Вы здесь

«Ольга Черемшанова стихарка»

Омские страницы биографии. 1920-е годы
Файл: Иконка пакета 10_deviatiarova_ocs.zip (20.99 КБ)
Ирина Девятьярова








«ОЛЬГА ЧЕРЕМШАНОВА СТИХАРКА»
Омские страницы биографии. 1920-е годы


26 апреля этого года исполнится 110 лет со дня рождения Ольги Александровны Чижовой (в замужестве Ельшиной), поэтессы и артистки. Под псевдонимом Черемшанова она входила в круг мастеров Серебряного века. Два года назад Пушкинский дом провел дни ее памяти.
В юбилейный для поэтессы год пора и нам, сибирякам, вспомнить об Ольге Черемшановой. Тем более что пять лет — с 1918 по 1923, — проведенные ею в Омске, были плодотворны. Здесь она окончила школу, училась в музыкальном техникуме, посещала литературные собрания. Сибирская периодика, архивные материалы и мемуары позволяют восстановить забытые эпизоды литературно-художественной жизни Омска 1920-х годов. Любопытные документы, дополняющие ее историю, обнаружены автором статьи в фонде О. А. Ельшиной, хранящемся в Рукописном отделе Пушкинского дома.
Автор настоящей публикации не ставит своей задачей представить творческий путь Ольги Черемшановой, но обращается к страницам ее биографии, связанным, главным образом, с художниками, составившими ее омское окружение.

*ВЫДЕРЖКИ ИЗ МАТЕРИАЛОВ*
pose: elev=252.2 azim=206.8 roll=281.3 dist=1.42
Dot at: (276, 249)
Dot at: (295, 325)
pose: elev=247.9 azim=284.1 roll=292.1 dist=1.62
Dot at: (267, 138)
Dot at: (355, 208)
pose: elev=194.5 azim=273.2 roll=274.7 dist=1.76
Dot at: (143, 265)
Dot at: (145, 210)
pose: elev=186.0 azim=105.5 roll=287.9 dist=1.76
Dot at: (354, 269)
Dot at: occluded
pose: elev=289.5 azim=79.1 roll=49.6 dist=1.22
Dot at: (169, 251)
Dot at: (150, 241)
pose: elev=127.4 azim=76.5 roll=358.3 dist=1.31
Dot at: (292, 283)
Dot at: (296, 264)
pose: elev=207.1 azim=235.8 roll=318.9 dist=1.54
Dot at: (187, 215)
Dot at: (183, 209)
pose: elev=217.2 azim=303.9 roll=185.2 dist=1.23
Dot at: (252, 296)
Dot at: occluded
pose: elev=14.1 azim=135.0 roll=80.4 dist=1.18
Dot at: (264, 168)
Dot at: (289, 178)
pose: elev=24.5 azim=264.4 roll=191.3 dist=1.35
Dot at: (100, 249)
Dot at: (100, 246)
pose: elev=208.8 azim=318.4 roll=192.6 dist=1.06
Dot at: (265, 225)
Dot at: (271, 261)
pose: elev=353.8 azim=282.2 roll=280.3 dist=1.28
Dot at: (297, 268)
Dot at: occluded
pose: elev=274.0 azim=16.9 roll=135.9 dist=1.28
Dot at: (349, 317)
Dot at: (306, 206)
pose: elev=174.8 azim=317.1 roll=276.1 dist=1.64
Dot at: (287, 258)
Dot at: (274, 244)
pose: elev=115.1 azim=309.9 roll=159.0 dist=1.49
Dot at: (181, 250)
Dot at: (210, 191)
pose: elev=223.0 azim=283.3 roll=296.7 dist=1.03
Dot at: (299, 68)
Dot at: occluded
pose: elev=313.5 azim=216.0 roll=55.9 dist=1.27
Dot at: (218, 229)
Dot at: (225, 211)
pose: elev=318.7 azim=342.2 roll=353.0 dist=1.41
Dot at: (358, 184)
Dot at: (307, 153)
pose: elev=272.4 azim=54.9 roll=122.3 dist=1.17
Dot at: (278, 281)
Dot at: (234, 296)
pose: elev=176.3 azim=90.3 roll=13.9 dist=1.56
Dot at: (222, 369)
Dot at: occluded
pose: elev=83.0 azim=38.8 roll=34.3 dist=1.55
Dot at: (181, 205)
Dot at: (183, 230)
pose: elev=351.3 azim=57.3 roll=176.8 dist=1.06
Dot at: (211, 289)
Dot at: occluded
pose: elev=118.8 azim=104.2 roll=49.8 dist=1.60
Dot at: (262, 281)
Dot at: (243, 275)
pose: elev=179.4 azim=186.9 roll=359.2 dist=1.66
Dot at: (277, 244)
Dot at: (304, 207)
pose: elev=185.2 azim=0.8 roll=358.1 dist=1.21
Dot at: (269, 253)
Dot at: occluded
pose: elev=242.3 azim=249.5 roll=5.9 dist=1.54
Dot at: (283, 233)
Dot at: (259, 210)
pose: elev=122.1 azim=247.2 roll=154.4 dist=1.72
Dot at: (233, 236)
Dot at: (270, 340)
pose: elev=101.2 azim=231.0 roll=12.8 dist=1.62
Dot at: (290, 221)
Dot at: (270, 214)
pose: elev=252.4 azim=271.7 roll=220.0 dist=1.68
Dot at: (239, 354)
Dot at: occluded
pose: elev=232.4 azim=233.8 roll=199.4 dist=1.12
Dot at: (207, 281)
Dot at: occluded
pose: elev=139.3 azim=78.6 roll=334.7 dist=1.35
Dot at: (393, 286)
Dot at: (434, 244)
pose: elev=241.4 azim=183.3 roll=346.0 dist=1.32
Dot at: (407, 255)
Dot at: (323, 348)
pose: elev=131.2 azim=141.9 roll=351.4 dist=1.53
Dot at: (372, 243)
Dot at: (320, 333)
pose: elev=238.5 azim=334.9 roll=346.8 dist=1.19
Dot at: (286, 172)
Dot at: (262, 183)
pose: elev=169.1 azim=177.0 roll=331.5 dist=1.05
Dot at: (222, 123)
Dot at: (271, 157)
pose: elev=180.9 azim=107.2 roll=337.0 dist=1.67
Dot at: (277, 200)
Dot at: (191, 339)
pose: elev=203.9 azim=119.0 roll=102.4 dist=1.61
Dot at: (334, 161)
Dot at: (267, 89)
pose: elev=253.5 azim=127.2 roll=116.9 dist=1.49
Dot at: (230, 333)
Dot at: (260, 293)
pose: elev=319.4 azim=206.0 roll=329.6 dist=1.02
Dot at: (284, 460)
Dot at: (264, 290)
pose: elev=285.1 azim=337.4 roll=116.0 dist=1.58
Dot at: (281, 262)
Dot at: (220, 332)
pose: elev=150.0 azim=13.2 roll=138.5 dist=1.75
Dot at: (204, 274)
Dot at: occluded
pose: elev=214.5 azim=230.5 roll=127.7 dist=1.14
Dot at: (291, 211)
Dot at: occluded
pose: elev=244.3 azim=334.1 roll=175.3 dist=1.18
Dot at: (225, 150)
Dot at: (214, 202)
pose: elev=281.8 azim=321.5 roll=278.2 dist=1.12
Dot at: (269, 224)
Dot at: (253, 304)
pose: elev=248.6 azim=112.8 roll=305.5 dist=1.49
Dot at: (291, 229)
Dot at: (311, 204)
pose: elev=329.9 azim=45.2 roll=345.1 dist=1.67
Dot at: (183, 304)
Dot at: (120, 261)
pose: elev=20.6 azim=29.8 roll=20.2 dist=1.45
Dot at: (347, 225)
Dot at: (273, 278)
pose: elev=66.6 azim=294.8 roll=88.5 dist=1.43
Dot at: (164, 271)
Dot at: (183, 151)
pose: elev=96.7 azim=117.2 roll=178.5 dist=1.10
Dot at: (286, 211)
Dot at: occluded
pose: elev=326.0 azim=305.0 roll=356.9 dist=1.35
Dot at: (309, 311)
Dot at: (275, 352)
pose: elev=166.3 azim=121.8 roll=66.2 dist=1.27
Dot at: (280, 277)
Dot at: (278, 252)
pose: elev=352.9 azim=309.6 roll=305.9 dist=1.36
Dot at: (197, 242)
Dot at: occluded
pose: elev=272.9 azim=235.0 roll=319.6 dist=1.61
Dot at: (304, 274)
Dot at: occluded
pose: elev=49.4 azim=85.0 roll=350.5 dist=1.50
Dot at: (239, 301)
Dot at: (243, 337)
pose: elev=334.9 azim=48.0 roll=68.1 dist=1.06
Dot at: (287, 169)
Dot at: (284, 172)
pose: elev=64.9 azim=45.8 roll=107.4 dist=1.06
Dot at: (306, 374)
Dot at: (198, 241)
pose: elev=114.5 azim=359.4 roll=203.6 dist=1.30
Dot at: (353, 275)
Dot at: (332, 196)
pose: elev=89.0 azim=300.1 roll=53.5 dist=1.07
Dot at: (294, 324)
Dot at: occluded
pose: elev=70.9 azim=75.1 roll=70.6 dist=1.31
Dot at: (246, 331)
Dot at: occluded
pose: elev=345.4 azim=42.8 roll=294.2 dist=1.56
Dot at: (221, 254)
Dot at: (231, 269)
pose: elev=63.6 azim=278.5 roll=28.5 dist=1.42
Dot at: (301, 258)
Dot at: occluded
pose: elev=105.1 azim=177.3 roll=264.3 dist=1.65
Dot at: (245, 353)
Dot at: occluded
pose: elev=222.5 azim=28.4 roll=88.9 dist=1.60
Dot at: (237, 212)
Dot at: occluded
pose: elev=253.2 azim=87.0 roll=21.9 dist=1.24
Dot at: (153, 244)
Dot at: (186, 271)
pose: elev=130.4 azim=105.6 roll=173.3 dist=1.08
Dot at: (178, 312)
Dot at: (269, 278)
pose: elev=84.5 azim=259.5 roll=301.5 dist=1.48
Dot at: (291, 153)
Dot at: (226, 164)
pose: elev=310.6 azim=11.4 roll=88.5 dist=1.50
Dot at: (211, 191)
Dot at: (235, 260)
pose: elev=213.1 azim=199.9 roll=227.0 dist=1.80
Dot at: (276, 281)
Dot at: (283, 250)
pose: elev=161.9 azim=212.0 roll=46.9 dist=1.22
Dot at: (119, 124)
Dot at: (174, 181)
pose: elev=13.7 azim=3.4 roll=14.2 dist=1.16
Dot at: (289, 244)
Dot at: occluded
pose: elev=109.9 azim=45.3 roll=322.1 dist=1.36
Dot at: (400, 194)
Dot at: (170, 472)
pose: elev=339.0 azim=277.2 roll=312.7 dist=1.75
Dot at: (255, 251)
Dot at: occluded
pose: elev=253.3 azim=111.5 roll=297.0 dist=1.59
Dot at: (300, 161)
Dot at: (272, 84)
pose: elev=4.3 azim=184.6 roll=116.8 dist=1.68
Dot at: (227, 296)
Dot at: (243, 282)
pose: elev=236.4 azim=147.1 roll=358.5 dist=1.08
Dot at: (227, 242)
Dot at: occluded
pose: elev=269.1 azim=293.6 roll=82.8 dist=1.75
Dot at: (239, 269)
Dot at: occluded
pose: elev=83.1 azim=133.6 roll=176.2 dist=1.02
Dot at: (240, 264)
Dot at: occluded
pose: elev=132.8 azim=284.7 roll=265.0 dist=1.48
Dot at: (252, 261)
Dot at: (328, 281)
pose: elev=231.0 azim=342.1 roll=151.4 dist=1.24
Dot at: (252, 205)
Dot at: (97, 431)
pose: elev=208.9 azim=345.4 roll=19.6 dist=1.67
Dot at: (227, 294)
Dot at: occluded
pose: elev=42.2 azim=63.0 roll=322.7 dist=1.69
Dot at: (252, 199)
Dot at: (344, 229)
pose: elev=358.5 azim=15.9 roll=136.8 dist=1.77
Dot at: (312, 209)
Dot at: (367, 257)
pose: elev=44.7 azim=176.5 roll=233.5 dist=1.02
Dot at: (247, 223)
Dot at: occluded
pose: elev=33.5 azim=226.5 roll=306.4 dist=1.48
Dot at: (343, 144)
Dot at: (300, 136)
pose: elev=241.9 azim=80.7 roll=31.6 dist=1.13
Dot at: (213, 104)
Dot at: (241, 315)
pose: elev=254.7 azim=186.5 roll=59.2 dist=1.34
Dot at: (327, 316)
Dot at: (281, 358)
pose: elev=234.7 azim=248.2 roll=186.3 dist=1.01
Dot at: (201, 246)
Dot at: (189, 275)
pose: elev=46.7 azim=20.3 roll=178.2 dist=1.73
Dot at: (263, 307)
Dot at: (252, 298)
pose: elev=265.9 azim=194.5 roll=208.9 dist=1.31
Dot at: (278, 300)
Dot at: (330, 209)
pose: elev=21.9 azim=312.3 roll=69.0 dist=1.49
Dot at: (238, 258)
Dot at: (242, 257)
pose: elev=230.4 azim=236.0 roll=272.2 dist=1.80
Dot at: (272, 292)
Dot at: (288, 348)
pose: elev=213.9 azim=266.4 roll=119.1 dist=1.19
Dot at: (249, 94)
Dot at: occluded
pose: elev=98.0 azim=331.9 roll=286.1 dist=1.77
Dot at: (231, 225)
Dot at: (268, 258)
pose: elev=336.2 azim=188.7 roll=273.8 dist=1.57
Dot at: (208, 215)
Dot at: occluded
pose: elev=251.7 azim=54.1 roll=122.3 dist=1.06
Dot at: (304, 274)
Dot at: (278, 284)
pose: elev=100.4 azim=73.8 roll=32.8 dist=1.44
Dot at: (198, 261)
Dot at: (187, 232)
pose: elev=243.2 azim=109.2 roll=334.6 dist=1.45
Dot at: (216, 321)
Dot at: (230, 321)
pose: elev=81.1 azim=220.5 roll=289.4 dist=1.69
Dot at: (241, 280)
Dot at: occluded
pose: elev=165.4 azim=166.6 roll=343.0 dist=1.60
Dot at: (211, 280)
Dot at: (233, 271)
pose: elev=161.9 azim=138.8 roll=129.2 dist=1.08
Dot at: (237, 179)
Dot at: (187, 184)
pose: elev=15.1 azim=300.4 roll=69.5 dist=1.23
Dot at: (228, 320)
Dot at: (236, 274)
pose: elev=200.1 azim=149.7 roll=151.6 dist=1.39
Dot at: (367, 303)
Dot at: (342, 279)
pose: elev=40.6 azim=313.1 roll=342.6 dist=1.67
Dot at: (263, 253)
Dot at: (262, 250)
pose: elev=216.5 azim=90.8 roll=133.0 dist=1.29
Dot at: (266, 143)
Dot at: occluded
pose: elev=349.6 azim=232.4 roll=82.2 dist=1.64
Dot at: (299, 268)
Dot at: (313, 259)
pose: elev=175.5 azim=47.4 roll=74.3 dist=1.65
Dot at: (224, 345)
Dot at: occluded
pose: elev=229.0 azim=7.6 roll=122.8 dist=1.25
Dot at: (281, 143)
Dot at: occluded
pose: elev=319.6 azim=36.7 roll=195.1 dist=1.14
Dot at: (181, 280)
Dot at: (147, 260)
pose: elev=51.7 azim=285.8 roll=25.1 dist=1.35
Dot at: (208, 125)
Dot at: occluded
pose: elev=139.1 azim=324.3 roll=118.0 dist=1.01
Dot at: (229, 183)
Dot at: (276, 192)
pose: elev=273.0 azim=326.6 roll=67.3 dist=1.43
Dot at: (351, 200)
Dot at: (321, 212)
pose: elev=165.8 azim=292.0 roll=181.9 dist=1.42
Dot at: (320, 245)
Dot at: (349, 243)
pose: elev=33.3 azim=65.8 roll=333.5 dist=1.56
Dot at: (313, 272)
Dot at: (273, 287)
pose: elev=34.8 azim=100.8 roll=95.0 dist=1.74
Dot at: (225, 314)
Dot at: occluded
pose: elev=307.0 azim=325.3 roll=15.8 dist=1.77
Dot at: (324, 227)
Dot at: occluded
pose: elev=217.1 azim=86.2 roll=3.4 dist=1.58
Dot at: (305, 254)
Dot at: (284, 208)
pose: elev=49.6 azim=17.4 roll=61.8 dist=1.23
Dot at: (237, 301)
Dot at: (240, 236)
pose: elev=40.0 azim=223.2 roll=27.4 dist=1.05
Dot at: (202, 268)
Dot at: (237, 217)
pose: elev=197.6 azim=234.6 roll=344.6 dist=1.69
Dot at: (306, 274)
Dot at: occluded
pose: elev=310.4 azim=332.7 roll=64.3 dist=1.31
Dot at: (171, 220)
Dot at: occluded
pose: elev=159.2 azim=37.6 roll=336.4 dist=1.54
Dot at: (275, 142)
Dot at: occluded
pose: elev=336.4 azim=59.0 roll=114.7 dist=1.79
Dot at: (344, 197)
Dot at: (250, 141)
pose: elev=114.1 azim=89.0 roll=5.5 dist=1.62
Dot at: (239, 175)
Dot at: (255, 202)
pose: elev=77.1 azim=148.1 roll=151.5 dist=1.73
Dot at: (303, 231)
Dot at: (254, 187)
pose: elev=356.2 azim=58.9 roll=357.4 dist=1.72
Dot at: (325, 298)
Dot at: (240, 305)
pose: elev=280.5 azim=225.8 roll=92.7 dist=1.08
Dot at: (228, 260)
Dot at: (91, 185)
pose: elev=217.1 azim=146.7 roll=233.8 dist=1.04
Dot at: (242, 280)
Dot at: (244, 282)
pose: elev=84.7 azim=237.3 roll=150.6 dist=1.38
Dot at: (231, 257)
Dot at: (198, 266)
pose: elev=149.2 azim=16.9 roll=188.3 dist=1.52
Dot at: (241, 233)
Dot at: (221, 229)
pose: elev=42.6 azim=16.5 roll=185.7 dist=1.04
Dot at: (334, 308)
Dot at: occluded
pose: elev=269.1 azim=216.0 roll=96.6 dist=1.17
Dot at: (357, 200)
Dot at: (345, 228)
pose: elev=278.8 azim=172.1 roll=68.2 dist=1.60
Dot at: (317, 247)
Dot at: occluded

*ЗАДАНИЯ ДЛЯ ВЫПОЛНЕНИЯ*
(A) Ответьте на вопросы по статье об Ольге Черемшановой и пометьте ответы так же, как вопросы.
(i) Под каким псевдонимом Ольга Александровна Чижова входила в круг мастеров Серебряного века?
(ii) В какие годы она жила в Омске?
(iii) Где хранится фонд О. А. Ельшиной?
(B) Подхватите статью об Ольге Черемшановой и продолжите её со следующего абзаца.

*ОТВЕТЫ*
(A)
(i) Под псевдонимом Черемшанова.
(ii) С 1918 по 1923 год.
(iii) В Рукописном отделе Пушкинского дома.

(B)
Спустя почти полвека со времени пребывания Черемшановой в Омске о ней вспомнил поэт Леонид Мартынов. И хотя его мемуарный текст малоинформативен для биографии Ольги Александровны, но и он проливает свет на ряд обстоятельств и особенно дорог нам, потому что его автор — наш замечательный земляк. Из новеллы «Аллея причуд» книги мемуаров «Воздушные фрегаты» (М., 1974): «И вот однажды среди литераторов распространился слух, что в город приехала петроградская поэтесса Черемшанова и живет она у доктора Шершевского, то есть на углу Красных Зорь и Учебной, за квартал от нас. — Вы знакомы с Шершевским, так идите же к Черемшановой! — сказал мне Антон Сорокин. — Это известная поэтесса, ее признал сам Михаил Кузмин! — Ну, и идите к ней сами! — ответил я. — А я подожду, когда она меня пригласит! Но, несмотря на это гордое заявление, я все же стал чаще, чем обычно, проходить мимо докторского особняка, в некоторой надежде, что вдруг на парадном крыльце появится или сам Шершевский, или его гостья и таким образом состоится знакомство. Но случилось не совсем так. Старый доктор действительно сошел с крыльца в сопровождении молодой, невысокого роста незнакомой мне девушки или дамы, одетой довольно пестро. Я раскланялся, доктор любезно ответил, но не сделал никаких попыток познакомить меня со своей спутницей, глядевшей надменно. Я был уязвлен до такой степени, что, когда через некоторое время кто-то показал мне книжечку Черемшановой (в каком она издательстве вышла и как она называлась, увы, я не помню), я, бегло просмотрев ее, сказал с облегчением: “Не понимаю, что в этих стихах понравилось Кузмину!” Может быть, я был неправ, и стихи были вовсе не плохи, не знаю, может быть, роль сыграла мальчишеская обида на надменную петроградку…» [1].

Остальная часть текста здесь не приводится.